Hope this helps. I'll check into the use strictquestion.
In reply to Michael Gage

Re: Serious webwork crash

by Rob Owen -
For (1) and (2): the mysql database had indeed crashed; we restarted it shortly afterwards but it apparently took a while for webwork to figure this out. Not entirely sure what happened there. I've trapped against infinite loops in those routines, so hopefully this will be a thing of the past.

As for the warning messages, I too suspect they're not dangerous. Here are some samples:

Argument "" isn't numeric in numeric gt (>) at /usr/local/webwork2/lib/WeBWorK/ContentGenerator/Instructor/ProblemSetDetail.pm line 1424. [One error, found in listing many sets.]

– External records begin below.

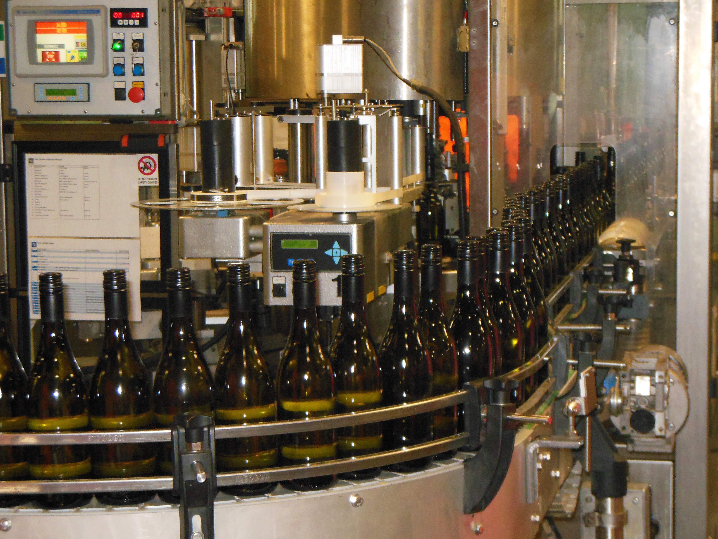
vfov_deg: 17.0
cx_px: 359
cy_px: 270
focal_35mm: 87
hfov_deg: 22.5
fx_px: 1805
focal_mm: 15.5
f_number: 4.6
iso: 1000
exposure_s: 1/60
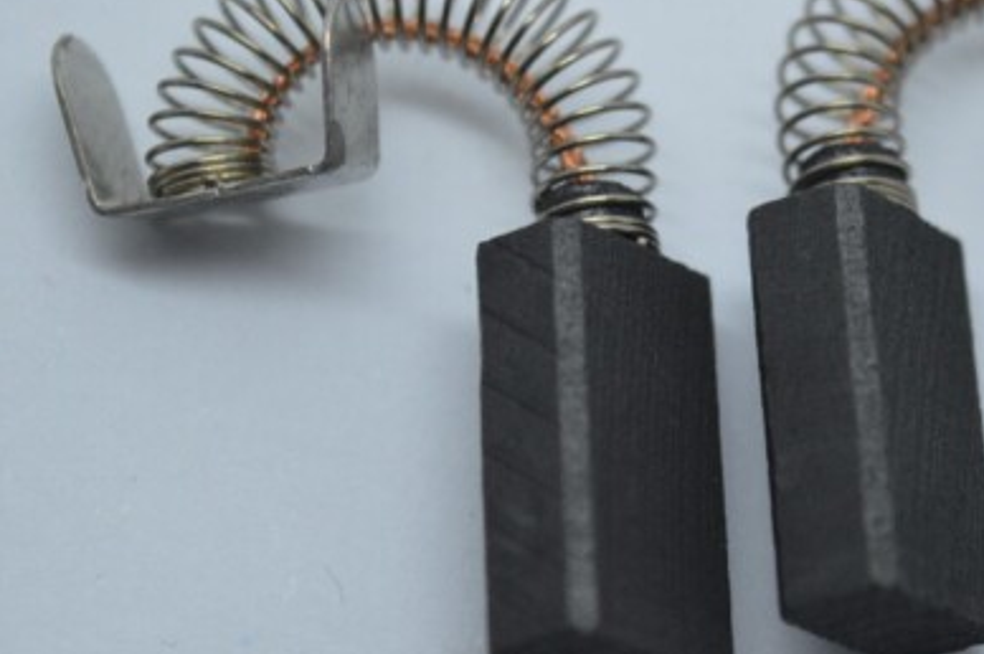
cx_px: 725
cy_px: 224
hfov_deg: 13.4
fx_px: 4176
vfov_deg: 9.0
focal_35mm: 153
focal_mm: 55
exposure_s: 1/100
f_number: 5.6
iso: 400
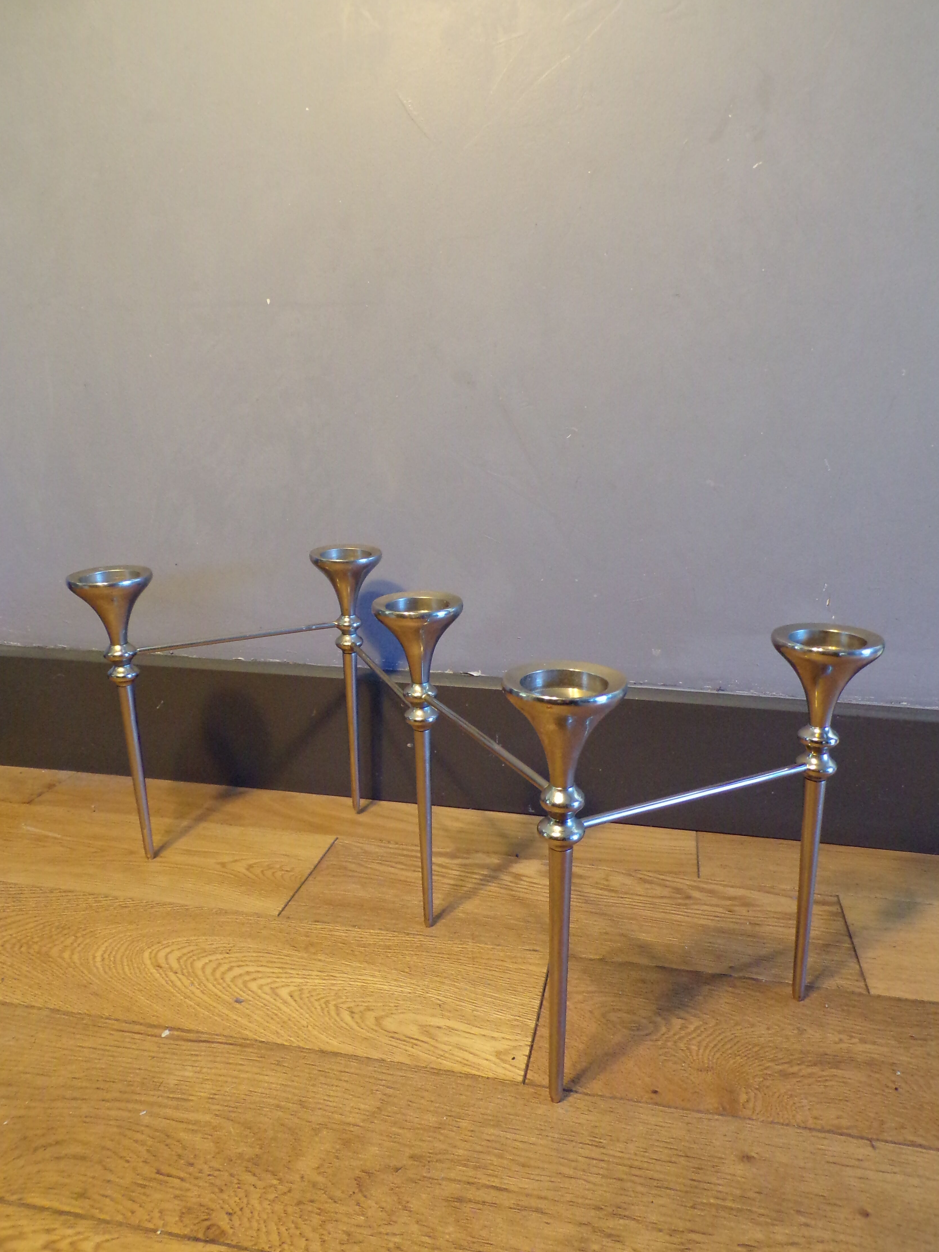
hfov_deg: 54.9
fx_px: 904
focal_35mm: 25
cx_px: 474
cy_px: 624
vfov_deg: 69.4
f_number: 3
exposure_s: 1/17
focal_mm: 4.3
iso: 436
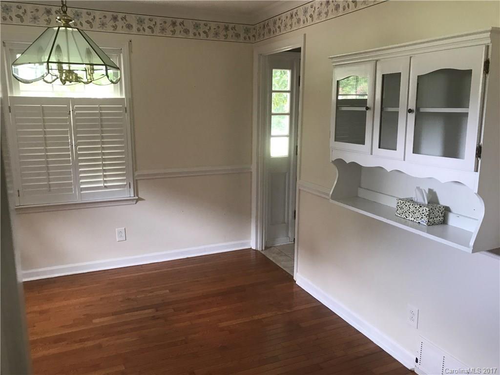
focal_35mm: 28
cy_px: 188
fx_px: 404
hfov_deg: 63.4
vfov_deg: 49.7
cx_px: 250
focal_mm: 3.99
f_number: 1.8
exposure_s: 1/17
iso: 40
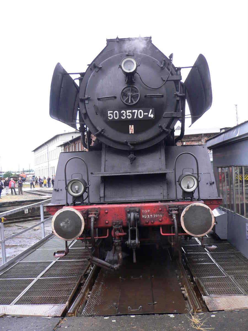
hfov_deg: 40.7
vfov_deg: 52.6
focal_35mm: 35
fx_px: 334
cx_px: 124
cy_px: 166
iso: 100
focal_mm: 5.8
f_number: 2.8
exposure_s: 1/320
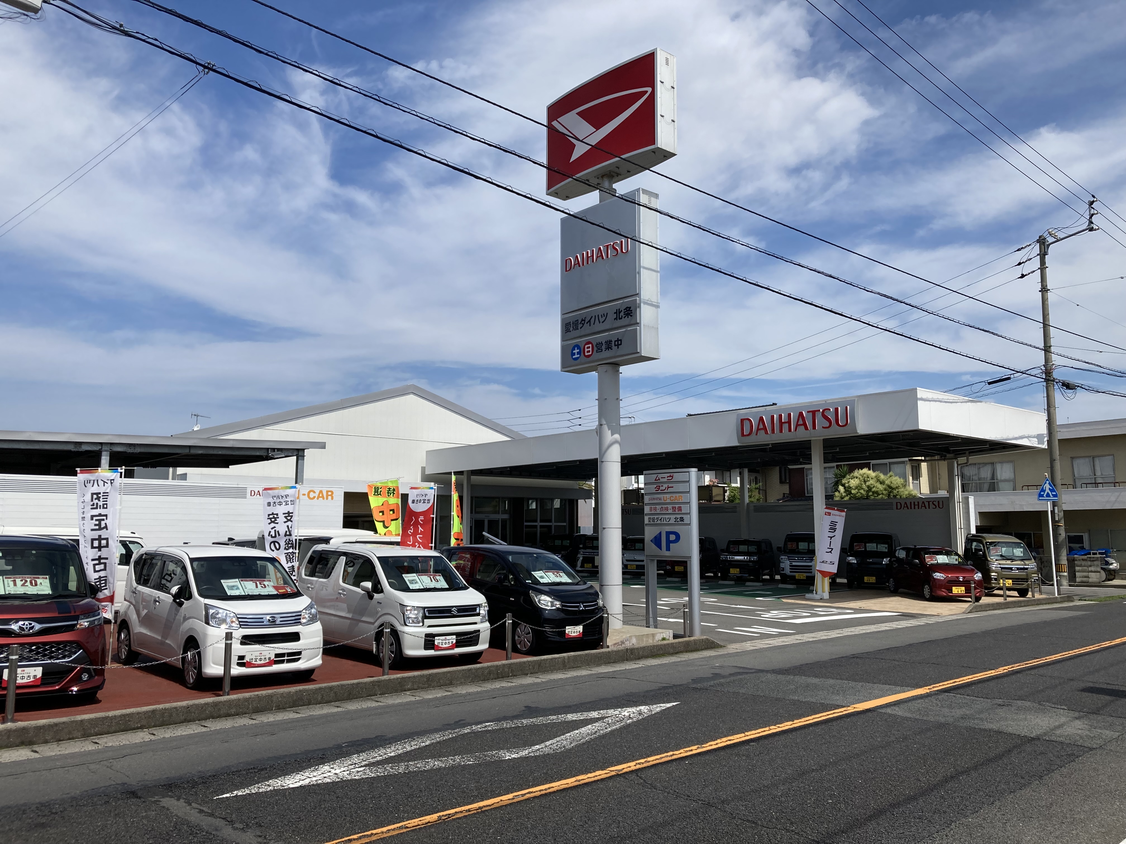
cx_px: 563
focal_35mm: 28
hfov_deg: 63.4
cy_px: 422
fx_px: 911
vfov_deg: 49.7
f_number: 1.8
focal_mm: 3.99
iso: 20
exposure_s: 1/4000
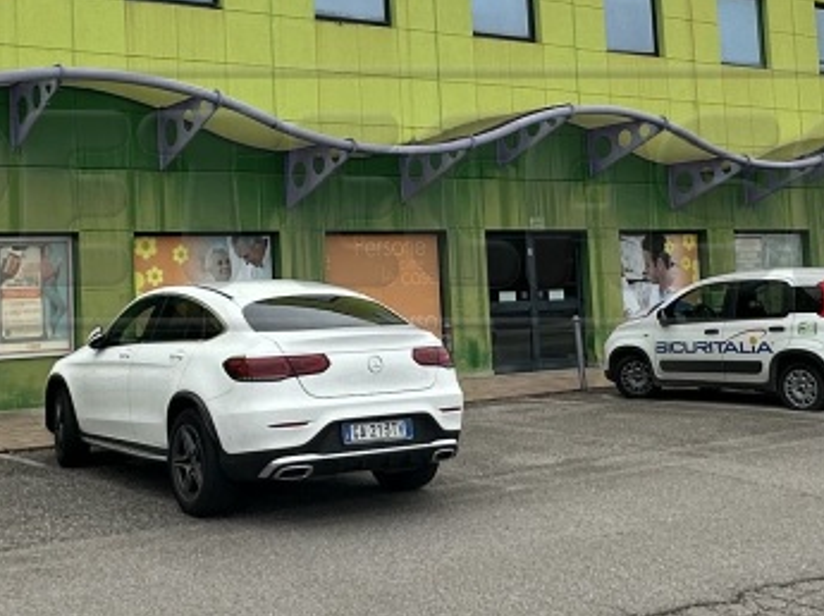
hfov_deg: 36.5
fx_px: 1237
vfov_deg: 27.8
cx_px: 277
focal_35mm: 52
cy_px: 201
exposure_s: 1/1043
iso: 50
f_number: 2.2
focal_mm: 2.22
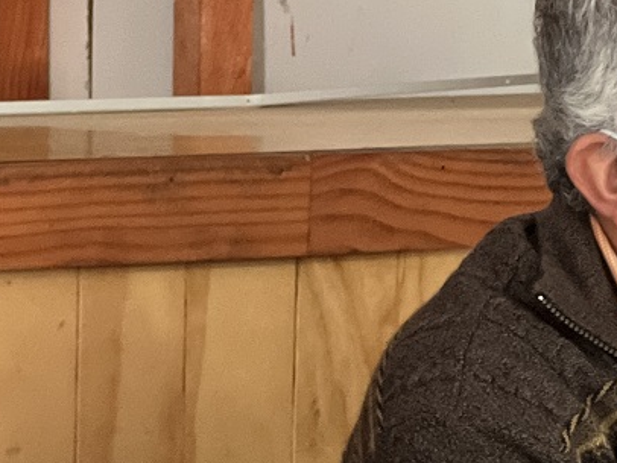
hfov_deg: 7.2
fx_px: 4869
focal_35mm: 273
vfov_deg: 5.4
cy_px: 416
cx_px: 56
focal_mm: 9
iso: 400
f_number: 2.8
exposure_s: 1/33
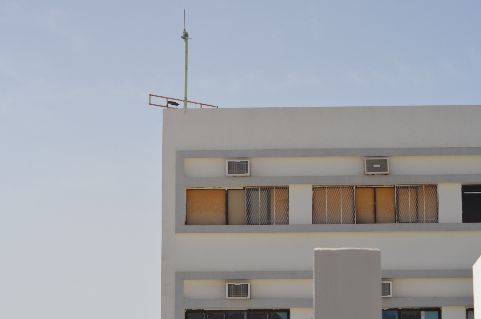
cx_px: 240
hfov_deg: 19.5
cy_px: 160
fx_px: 1400
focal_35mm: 105
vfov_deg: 13.0
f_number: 7.1
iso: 200
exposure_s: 1/800
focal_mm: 70
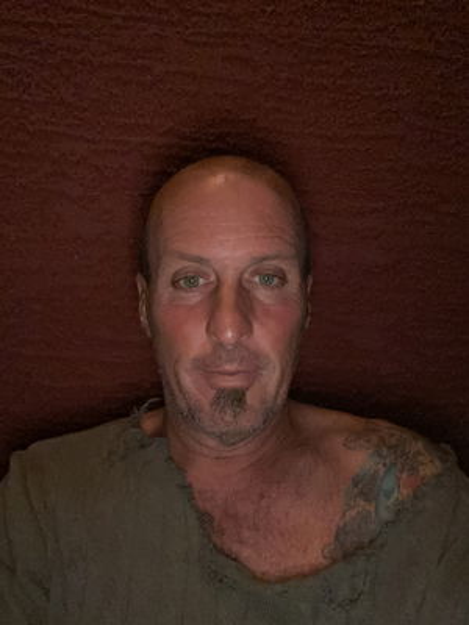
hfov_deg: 46.8
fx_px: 542
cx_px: 234
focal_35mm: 30
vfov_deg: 60.0
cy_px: 312
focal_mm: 2.71
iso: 1250
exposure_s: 1/16
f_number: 2.2
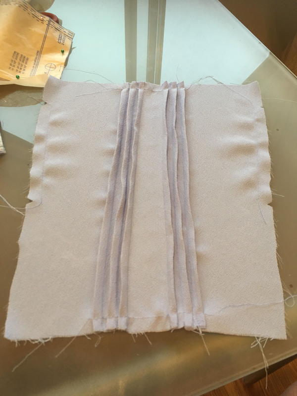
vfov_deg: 61.7
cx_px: 148
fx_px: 332
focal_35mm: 29
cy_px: 198
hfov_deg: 48.2
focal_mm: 4.15
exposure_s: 1/30
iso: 100
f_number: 2.2
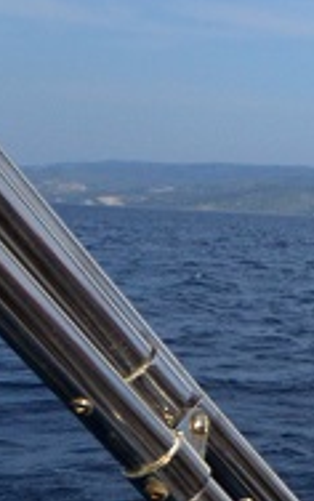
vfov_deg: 21.3
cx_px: 776
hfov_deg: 11.1
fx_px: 1324
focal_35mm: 97
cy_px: 172
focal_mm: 12
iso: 640
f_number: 4
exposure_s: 1/8000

Argument "" isn't numeric in numeric comparison (<=>) at /usr/local/webwork2/lib/WeBWorK/ContentGenerator/Instructor/ProblemSetList.pm line 1327. [Approximately 100 times]

Then, in a typical set, we get a slew of error messages like this:

Argument "" isn't numeric in numeric ge (>=) at /usr/local/webwork2/lib/WeBWorK/ContentGenerator/Problem.pm line 174.
Argument "" isn't numeric in numeric le (<=) at /usr/local/webwork2/lib/WeBWorK/ContentGenerator/Problem.pm line 173.
Argument "" isn't numeric in numeric gt (>) at /usr/local/webwork2/lib/WeBWorK/ContentGenerator/Problem.pm line 175.

And so forth.

I don't know if this is being caused by undefined dates in some of the sets; I'm not really sure what dates those would be so I can't check. Does this help anyone in identifying the problem?
In reply to Rob Owen

Re: Serious webwork crash

by Michael Gage -
The line numbers have changed in the newer versions of the files, so can't precisely locate the error in ProblemSetDetail.pm.

The errors in Problem.pm and ProblemSetList.pm are most likely related and occur when a comparison is made to see if the current time is before after or between the open date, due date and/or answer date.

If you check the problem sets for which these errors occur (by looking at them via Hmwk Sets Editor -> Edit problems ---- title at the top of the page will say "Set Detail for set ...." ) you will probably find that the date information at the top of the page is either missing or has some kind of bad format. (format should look like

01/10/1997 at 06:00am EST

)

Could you report back which version of webwork you are using (rel-2-3 , rel-2-2 ?).

I think we've caught most instances in which the dates are accidentally left undefined -- but one can never be sure.
:-)